Reading text:

§ §

Banco do Brasil S.A. Announces the Final Tender Results of the Tender Offer for its 9.250% Perpetual Non-Cumulative Junior Subordinated Securities
SAO PAULO, July 11, 2016 /PRNewswire/ --
BANCO DO BRASIL S.A.
(acting through its Cayman Islands branch)
(a bank organized as a sociedade de economia mista and accordingly
a sociedade por ações incorporated under the laws of the Federative Republic of Brazil)
Offer to Purchase for Cash Up to U.S.$200,000,000 Aggregate Principal Amount
of its Outstanding 9.250% Perpetual Non-Cumulative Junior Subordinated Securities
Banco do Brasil S.A., acting through its Cayman Islands branch, a bank organized as a sociedade de economia mista and accordingly a sociedade por ações incorporated under the laws of the Federative Republic of Brazil (the "Bank"), hereby announces the final tender results of its offer to purchase for cash up to U.S.$200,000,000 aggregate principal amount (subject to increase by the Bank in its sole discretion under the circumstances described in the Offer to Purchase (as defined below), the "Maximum Tender Amount") of its outstanding 9.250% Perpetual Non-Cumulative Junior Subordinated Securities (CUSIP: 05958A AG3 and P3772W AC6, and ISIN: US05958AAG31 and USP3772WAC66) (the "Notes"), upon the terms and subject to the conditions described in the Offer to Purchase dated June 10, 2016 (as it may be amended or supplemented from time to time, the "Offer to Purchase"), the accompanying Letter of Transmittal dated June 10, 2016 and the and Soliciting Dealer Form (as defined in the Offer to Purchase). Capitalized terms used in this announcement, but not defined herein, shall have the meanings given to such terms in the Offer to Purchase.

§ §

Dataset rows:
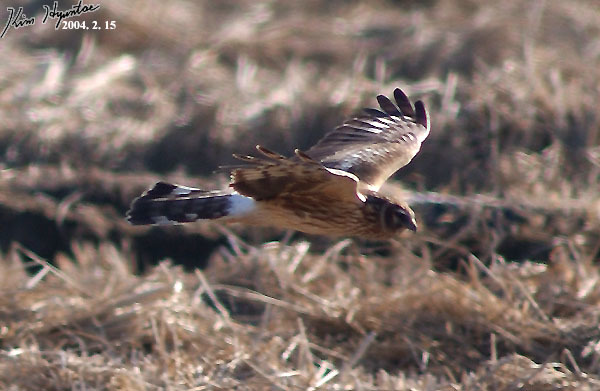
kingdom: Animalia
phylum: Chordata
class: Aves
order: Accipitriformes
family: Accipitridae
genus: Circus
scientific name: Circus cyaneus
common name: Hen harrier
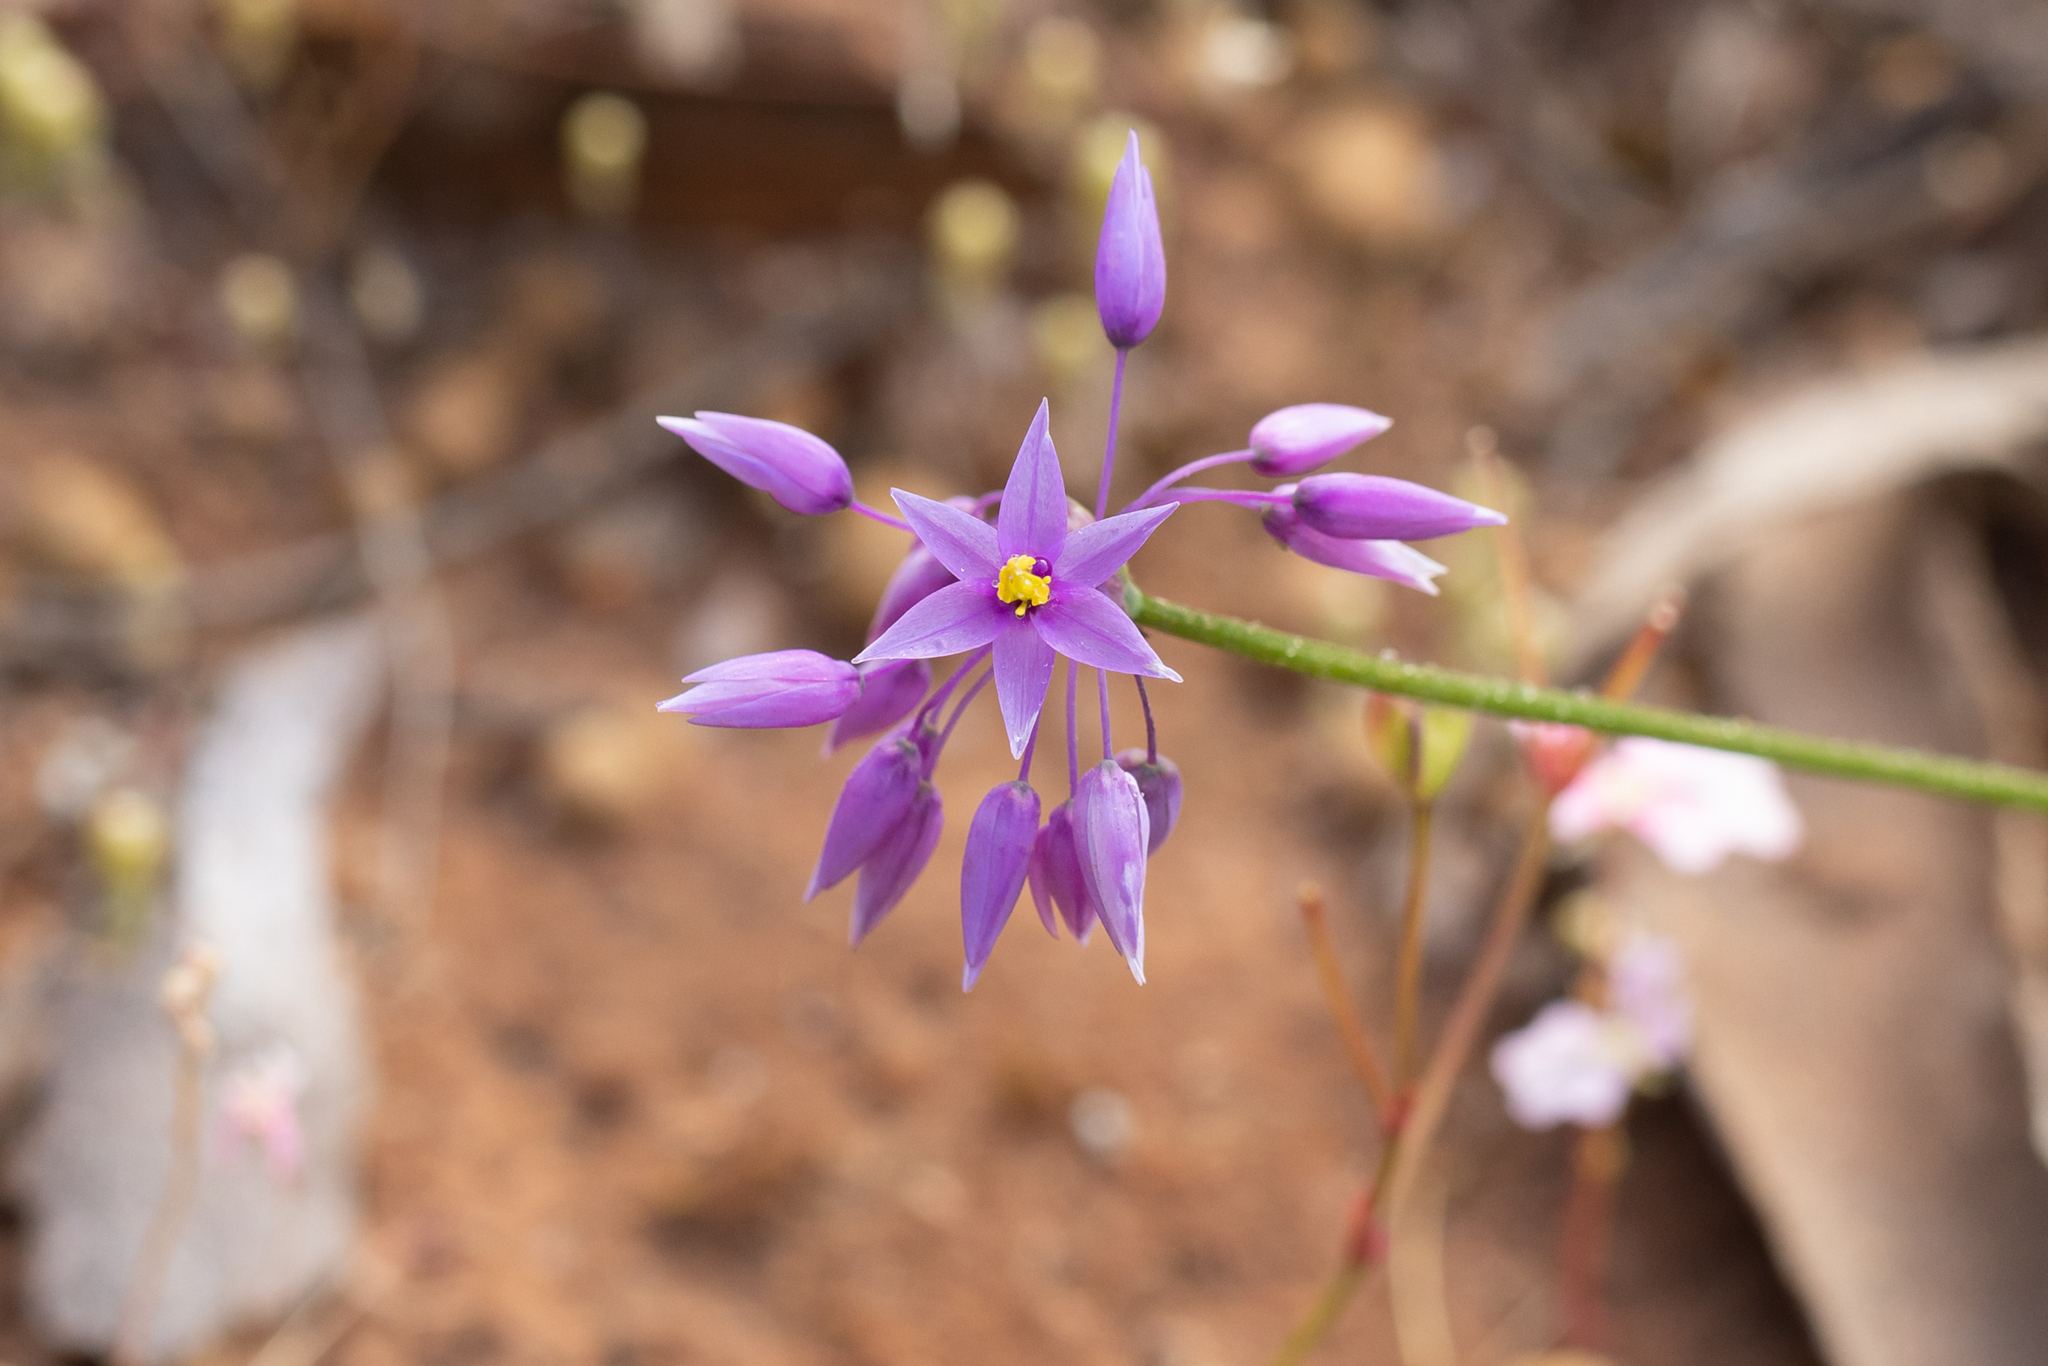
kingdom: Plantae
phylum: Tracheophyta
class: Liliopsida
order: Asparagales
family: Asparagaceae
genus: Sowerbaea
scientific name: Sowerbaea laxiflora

§ §

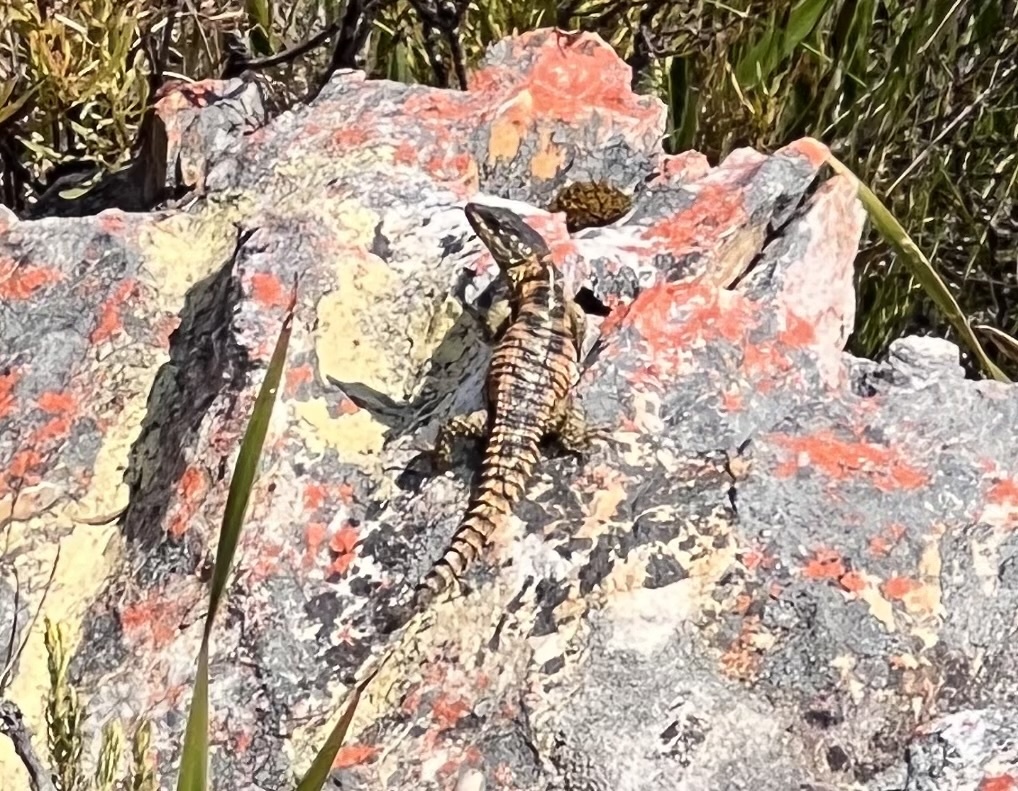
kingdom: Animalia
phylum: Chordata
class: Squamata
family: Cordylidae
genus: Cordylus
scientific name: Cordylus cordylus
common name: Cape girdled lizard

§ §

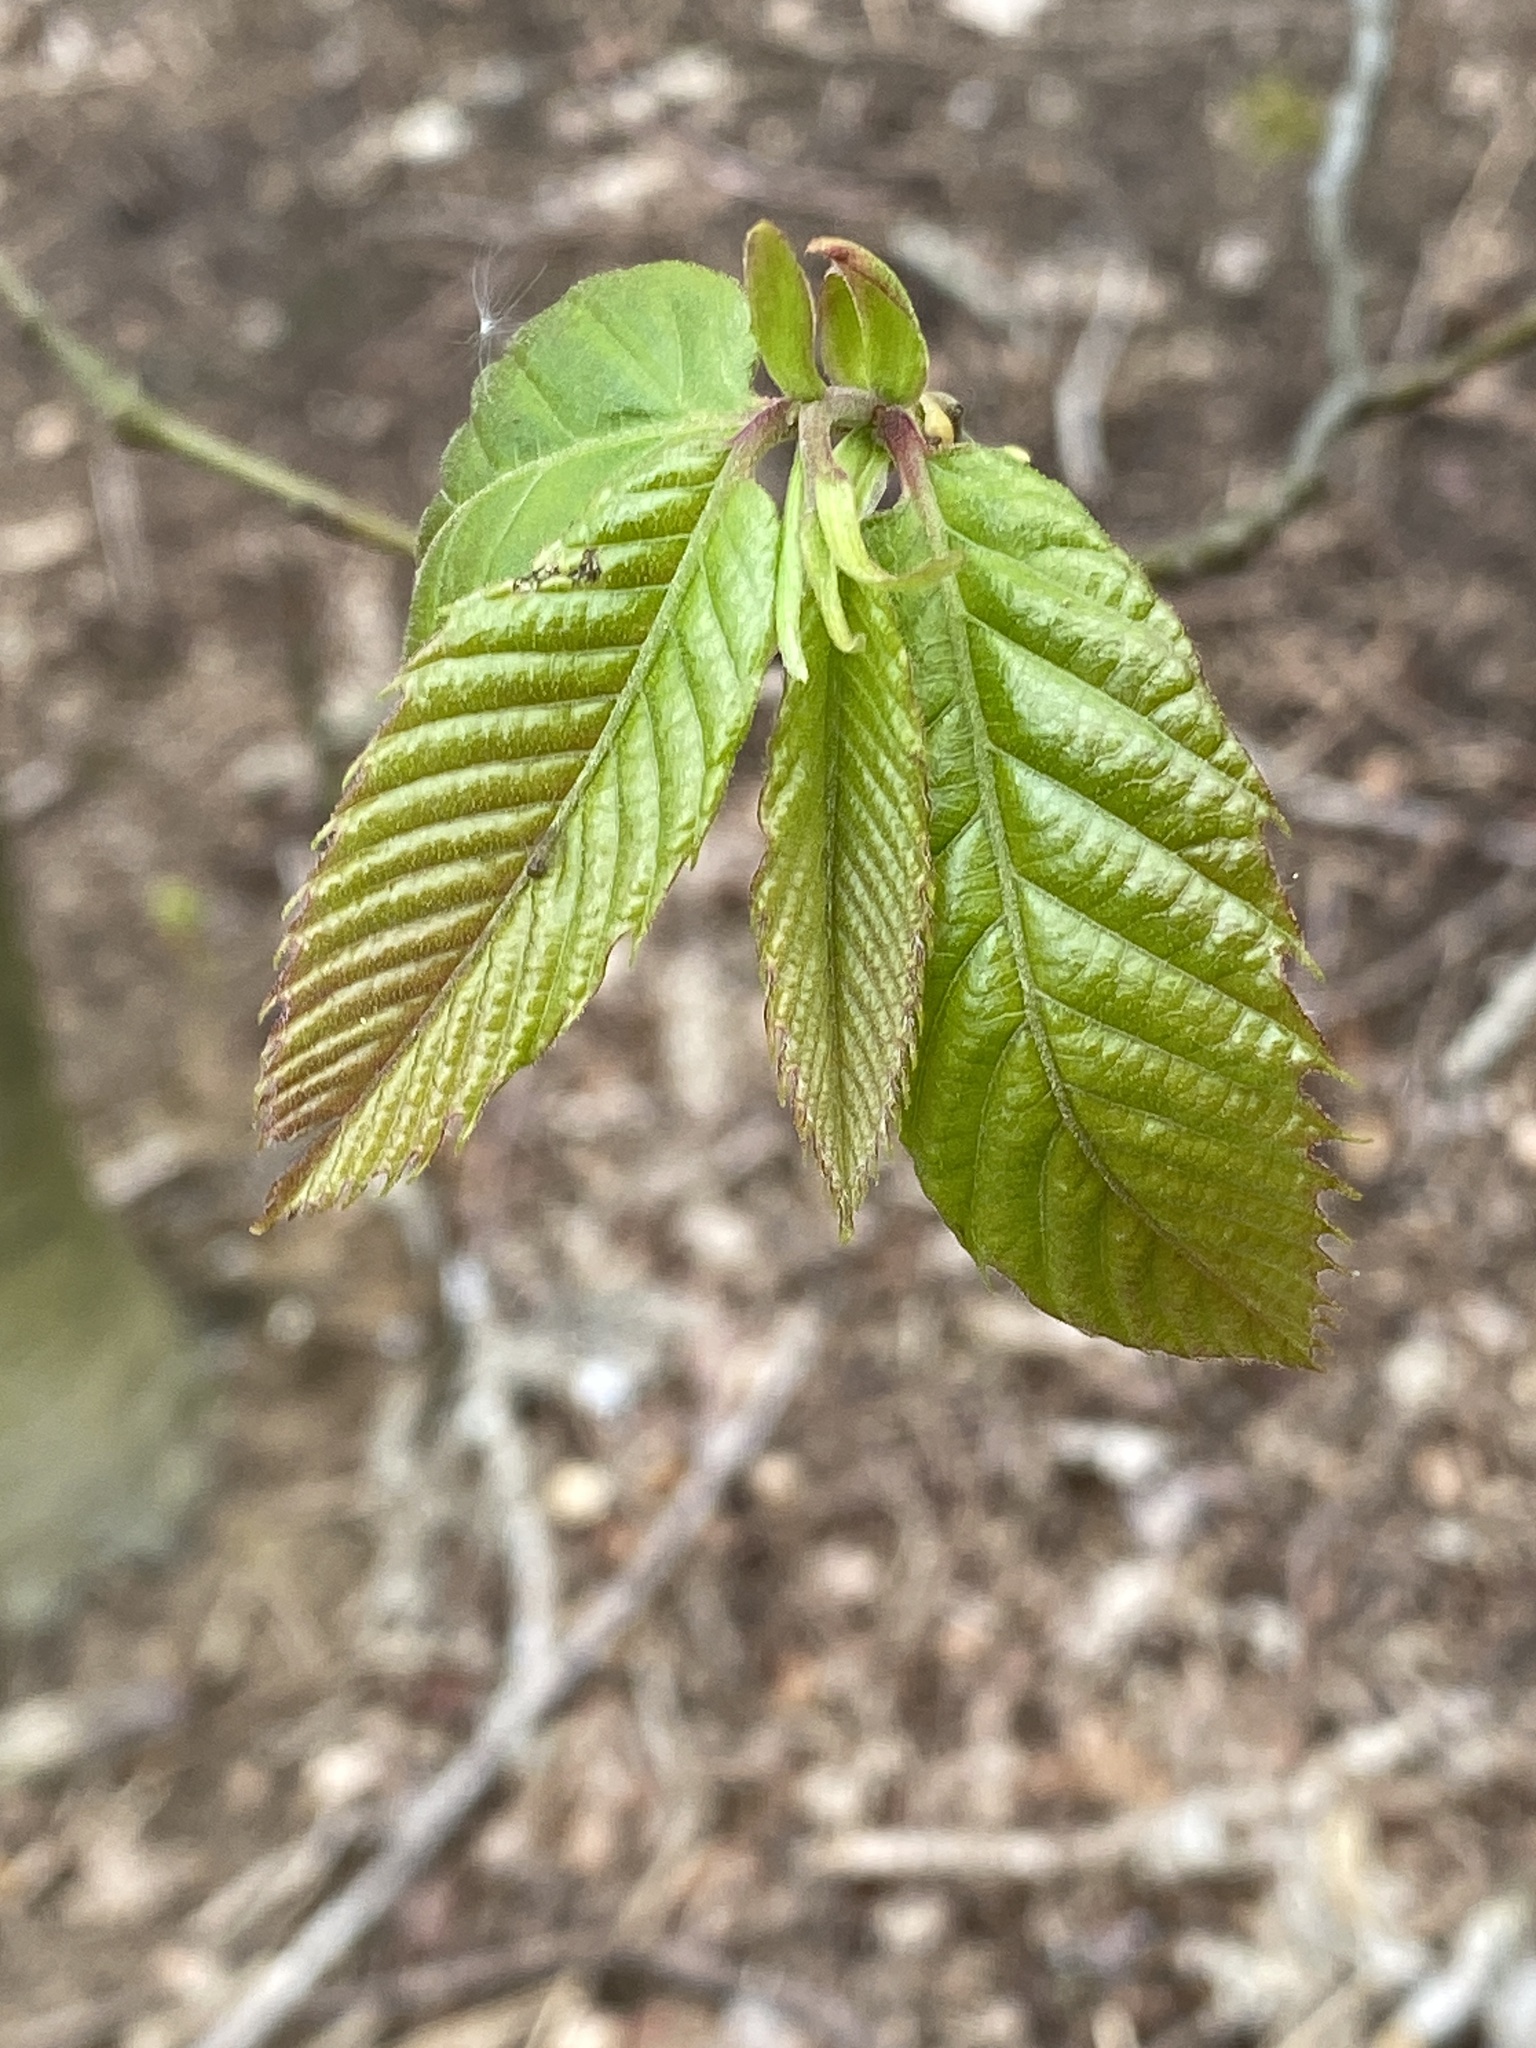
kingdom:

§ §

Exercises:
[A] Reproduce the tender offer announcement from "(a bank organized" up to and including "Republic of Brazil)", switching "sociedade por ações" to "joint-stock company" throughout.
[B] In the tender offer announcement, what date does the Offer to Purchase carry?

Outputs in order:
[A]
(a bank organized as a sociedade de economia mista and accordingly
a joint-stock company incorporated under the laws of the Federative Republic of Brazil)

[B] June 10, 2016